[libc-commits] [libc] [libc] implement pathconf/fpathconf (PR #87165)

Schrodinger ZHU Yifan via libc-commits libc-commits at lists.llvm.org
Thu May 16 21:36:15 PDT 2024


SchrodingerZhu wrote:

Some general comments:

- A header file should either provide "prototype-only" function declarations (function signatures) or inline function definitions.
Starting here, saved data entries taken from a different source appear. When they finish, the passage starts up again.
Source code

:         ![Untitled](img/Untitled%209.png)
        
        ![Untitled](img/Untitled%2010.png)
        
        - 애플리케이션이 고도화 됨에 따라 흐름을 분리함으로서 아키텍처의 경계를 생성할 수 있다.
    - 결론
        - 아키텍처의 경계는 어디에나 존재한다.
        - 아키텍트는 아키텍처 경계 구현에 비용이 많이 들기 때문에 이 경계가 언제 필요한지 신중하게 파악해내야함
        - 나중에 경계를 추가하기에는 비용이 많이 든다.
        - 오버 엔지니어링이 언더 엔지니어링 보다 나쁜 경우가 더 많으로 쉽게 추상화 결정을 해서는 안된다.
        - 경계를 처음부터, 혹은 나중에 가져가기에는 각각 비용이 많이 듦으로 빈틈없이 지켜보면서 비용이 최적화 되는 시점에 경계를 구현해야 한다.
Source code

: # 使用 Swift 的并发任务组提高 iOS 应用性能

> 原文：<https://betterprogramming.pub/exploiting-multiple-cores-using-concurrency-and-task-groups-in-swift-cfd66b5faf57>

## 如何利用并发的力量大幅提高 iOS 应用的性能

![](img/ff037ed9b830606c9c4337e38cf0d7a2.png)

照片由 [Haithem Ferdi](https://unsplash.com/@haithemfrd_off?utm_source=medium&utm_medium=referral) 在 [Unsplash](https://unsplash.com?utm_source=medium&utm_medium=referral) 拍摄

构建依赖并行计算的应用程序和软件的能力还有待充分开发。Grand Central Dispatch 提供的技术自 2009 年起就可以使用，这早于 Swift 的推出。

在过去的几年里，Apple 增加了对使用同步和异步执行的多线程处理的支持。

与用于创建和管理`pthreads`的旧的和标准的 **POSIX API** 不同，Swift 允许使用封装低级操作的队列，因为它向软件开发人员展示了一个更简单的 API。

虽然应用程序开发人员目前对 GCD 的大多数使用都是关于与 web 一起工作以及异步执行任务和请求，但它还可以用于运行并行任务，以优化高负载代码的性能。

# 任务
- If a function is prototype-only, there should be a translation unit that actually provide the implementation of such function. That is, there should be an accompany `.cpp` source file that will be compiled into an object file. 
   - When generating the final library/executables outputs, such object files will be collected together. Otherwise, you will get undefined-symbol errors. 
   - When compiling other source code using the header, the compiler does not "see" the definitions of functions. It just blindly trust you that you will provide such definitions properly.
 
- Inline function definitions is used if you want compilers to "see" the definitions, this will lead to more optimization opportunities.
   - You should mark functions with definitions in header as `inline`. Notice that, for C/C++, the preprocessing of source files are really just "copy-and-paste". Therefore, if a function is not marked as `inline`, compilers will expose such symbols. Since  the compiler cannot tell (not really but you can understand from this way) which parts come from header.  Unfortunately, header files are subject to be reused by multiple source files. Therefore, such symbols will be repeatedly exposed in multiple objects. Normally, this will lead to multiple-definition errors.
   - There are other ways to avoid multiple definitions such as `static` and unamed namespace. They basically tell the compiler that the symbol definition is local to the TU, such that the symbol shall not be exposed. 
   - In `llvm-libc`, our coding policy is to use `LIBC_INLINE` in header library.